No I have not been abducted by aliens, just really really terrible blogger and haven’t updated it in forever.  I have now been motivated to get back into the swing of things and begin posting again.  This past Saturday I had the pleasure of presenting at the SharePoint Saturday event.  I think things went pretty well in my session and I got to see a couple really good sessions from other presenters.  I met some really nice folks there as well.  I wanted to go ahead and post the slides from our session (joint session with Jim Grabinski).   Click here to get the slides.

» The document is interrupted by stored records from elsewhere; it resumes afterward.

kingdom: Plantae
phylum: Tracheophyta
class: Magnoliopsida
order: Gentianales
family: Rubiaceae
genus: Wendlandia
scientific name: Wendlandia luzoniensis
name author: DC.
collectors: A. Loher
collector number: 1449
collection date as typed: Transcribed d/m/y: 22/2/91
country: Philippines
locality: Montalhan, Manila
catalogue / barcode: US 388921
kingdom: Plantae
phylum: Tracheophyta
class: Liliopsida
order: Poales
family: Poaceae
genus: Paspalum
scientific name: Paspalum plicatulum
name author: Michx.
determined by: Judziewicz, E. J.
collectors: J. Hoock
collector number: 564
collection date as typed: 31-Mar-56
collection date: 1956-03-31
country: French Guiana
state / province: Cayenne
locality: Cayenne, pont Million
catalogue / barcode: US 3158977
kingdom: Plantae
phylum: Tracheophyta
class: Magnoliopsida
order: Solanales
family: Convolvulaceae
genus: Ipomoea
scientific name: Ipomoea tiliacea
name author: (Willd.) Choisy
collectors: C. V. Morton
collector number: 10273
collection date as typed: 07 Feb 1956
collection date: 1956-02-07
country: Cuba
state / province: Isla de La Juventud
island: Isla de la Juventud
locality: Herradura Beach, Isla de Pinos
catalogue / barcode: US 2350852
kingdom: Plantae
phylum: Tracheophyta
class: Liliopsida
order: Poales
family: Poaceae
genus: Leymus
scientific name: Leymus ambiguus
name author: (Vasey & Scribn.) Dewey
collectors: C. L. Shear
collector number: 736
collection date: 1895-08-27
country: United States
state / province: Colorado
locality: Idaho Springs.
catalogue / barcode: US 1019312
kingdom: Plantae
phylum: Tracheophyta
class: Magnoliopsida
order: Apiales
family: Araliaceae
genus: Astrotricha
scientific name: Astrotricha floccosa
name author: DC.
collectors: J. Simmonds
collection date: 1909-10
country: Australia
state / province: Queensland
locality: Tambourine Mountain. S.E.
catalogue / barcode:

Logging in Powershell…Oye!

Hopefully karma will repay me for this post.  I always visit so many blogs for general perusal but mostly for fixing issues I’m running into at the time.  Maybe I can save some poor soul out there some time and energy looking through Googled-Results-Land.  First of all…I’m really digging Powershell.  Since reading details of what was to come in SQL Server 2008 I was intrigued.  Then when I started wading through it and creating scripts, I dig it even more.  As with everything though I ran into some bumps in the road.

I was setting up some Powershell scripts to run through the SQL Server Agent for the first time ever.  I tested them, and tweaked them, and tested some more.  Hooray I’m done, let’s really quickly schedule this bad boy to run through the Agent….what tha?  I first tried to use the Powershell subsystem since it was the cool new toy in SQL Server 2008.  Well I get the error:  This host does not support transcription.  Ok…appears to be a bug as far as I can tell so I move on and try issuing the command to run the script via cmdexe.  I got to thinking that would be better anyway so it would pull in changes to the script and I only have to update the script file and not remember to update the syntax in the job step (I’ve been bitten by that one before).  Ok so moving on, still can’t get it to work right that way either.  Ok so what next, hmm, what is this tee-object thing?  That’ll work and even better so as it will pull in files to be deleted without the whatif…fantastic!  Doing my testing and it’s working great after I figure out the syntax of the tee-object -variable does not use the $ like you’d think it would.  Ok fabulous, lets add multiple instances into the mix…wait…oh no don’t tell me.  It seems tee-object at this time does not have -append ability.  Dangit!  Ok after going to vote to add this into next version of Powershell (I’m using 1.0 by the way)  I have to think again.  How am I going to do the logging for this script looping through multiple instances through the Agent *banging head on desk*?  Ok out-file does have ability to append.  Then the skies part, the sun shines through, and the angels sing 🙂  Below is what I had to do to get logging to work with a script that is scheduled with the SQL Server agent:

$now = Get-Date
$logfile = “c:\logdirectory\LogName-” + $now.ToString(“MMddyyy”) + “.log”

Stuff doing | tee-object -var temp | other stuff doing (ie. remove-item)
$temp | out-file -filepath $logfile

Then on the next iteration and any subsequent ones you’ll have to add the -append to your out-file operation.  I also included my way to add a timestamp to the log as well as that took me some digging into as well.  Double karma brownie points perhaps?